= Beginning of Section =

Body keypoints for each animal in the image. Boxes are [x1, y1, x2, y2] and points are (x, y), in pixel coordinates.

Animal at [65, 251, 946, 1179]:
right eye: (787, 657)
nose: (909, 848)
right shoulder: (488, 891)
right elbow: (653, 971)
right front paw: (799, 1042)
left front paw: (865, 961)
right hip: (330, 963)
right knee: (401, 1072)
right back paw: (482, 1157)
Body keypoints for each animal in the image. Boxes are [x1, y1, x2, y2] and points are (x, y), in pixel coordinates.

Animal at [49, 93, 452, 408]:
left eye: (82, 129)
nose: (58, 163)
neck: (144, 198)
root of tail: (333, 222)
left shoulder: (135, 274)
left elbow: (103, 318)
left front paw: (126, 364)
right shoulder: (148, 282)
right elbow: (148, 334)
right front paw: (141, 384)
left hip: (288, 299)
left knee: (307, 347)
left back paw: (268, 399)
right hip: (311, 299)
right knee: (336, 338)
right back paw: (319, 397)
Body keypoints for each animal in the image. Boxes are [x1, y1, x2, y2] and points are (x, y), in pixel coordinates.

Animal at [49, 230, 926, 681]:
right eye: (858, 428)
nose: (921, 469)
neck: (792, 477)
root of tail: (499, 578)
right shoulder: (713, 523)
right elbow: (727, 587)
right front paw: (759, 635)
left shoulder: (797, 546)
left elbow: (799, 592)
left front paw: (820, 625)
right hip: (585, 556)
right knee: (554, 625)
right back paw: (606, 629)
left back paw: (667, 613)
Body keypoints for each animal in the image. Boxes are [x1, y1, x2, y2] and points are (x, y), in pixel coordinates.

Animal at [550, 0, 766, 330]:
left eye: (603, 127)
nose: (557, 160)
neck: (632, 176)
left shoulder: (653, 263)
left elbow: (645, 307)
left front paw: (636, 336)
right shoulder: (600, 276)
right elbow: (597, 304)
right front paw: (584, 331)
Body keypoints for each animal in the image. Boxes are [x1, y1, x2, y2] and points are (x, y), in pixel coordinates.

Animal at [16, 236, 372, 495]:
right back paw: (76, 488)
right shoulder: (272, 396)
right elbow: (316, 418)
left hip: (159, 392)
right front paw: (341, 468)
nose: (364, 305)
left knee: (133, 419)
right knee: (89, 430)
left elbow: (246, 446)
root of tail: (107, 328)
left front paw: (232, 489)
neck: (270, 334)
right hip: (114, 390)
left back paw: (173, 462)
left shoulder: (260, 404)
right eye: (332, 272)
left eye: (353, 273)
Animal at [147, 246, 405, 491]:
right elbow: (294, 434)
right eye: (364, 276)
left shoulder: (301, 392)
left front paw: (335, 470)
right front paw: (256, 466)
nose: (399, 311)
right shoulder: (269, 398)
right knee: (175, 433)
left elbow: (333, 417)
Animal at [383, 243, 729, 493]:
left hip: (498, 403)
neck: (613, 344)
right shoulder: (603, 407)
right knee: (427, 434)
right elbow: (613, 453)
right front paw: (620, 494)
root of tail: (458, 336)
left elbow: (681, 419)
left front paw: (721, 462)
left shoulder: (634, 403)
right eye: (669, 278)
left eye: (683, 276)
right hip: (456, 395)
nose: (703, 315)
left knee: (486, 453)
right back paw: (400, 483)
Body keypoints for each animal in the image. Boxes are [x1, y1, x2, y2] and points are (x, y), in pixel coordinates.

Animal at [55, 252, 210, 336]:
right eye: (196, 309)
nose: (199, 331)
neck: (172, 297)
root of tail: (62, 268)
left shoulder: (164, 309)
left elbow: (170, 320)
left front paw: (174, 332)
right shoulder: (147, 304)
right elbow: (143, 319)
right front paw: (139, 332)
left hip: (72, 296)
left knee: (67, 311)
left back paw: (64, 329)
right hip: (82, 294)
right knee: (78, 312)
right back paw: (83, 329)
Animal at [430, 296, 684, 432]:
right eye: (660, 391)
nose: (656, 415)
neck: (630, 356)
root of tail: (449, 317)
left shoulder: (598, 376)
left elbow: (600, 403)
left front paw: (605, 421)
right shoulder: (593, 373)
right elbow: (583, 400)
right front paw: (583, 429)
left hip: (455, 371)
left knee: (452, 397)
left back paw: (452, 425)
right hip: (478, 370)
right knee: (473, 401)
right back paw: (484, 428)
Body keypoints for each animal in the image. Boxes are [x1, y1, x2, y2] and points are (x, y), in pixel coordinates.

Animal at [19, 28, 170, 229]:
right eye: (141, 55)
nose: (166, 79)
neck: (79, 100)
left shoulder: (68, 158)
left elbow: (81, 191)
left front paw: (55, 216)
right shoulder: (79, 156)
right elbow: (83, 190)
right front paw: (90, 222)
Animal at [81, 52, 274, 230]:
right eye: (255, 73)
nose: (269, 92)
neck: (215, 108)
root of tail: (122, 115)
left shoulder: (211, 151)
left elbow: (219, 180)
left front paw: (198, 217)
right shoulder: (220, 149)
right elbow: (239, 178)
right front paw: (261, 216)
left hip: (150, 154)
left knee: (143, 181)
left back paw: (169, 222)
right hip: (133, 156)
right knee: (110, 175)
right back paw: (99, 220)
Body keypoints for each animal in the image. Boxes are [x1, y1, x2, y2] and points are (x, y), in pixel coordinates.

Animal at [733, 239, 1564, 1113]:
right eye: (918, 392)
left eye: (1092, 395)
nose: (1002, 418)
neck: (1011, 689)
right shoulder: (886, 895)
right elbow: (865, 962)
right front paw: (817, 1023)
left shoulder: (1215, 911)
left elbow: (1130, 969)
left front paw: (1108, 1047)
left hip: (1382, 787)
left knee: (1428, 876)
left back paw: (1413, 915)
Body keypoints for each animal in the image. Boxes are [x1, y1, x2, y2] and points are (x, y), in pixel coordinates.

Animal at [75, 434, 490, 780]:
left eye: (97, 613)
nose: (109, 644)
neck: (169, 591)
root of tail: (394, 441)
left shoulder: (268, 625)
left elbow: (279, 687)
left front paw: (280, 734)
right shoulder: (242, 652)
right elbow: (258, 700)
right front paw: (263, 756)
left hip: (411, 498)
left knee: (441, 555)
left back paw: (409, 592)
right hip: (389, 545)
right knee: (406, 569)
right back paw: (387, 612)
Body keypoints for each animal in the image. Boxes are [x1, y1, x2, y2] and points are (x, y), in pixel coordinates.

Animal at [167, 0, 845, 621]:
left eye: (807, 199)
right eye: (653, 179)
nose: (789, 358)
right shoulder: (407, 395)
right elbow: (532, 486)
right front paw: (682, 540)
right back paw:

= End of Section =

**Your instructions:**
Taking the records from the top, repeat each line exactly until you have repeated the line that contains "root of tail: (499, 578)".

**Answer:**
Body keypoints for each animal in the image. Boxes are [x1, y1, x2, y2] and points are (x, y), in pixel coordinates.

Animal at [65, 251, 946, 1179]:
right eye: (787, 657)
nose: (909, 848)
right shoulder: (488, 891)
right elbow: (653, 971)
right front paw: (799, 1042)
left front paw: (865, 961)
right hip: (330, 963)
right knee: (401, 1072)
right back paw: (482, 1157)
Body keypoints for each animal in the image. Boxes are [x1, y1, x2, y2] and points are (x, y), in pixel coordinates.

Animal at [49, 93, 452, 408]:
left eye: (82, 129)
nose: (58, 163)
neck: (144, 198)
root of tail: (333, 222)
left shoulder: (135, 274)
left elbow: (103, 318)
left front paw: (126, 364)
right shoulder: (148, 282)
right elbow: (148, 334)
right front paw: (141, 384)
left hip: (288, 299)
left knee: (307, 347)
left back paw: (268, 399)
right hip: (311, 299)
right knee: (336, 338)
right back paw: (319, 397)
Body keypoints for each animal in the image. Boxes are [x1, y1, x2, y2] and points are (x, y), in pixel coordinates.

Animal at [49, 230, 926, 681]:
right eye: (858, 428)
nose: (921, 469)
neck: (792, 477)
root of tail: (499, 578)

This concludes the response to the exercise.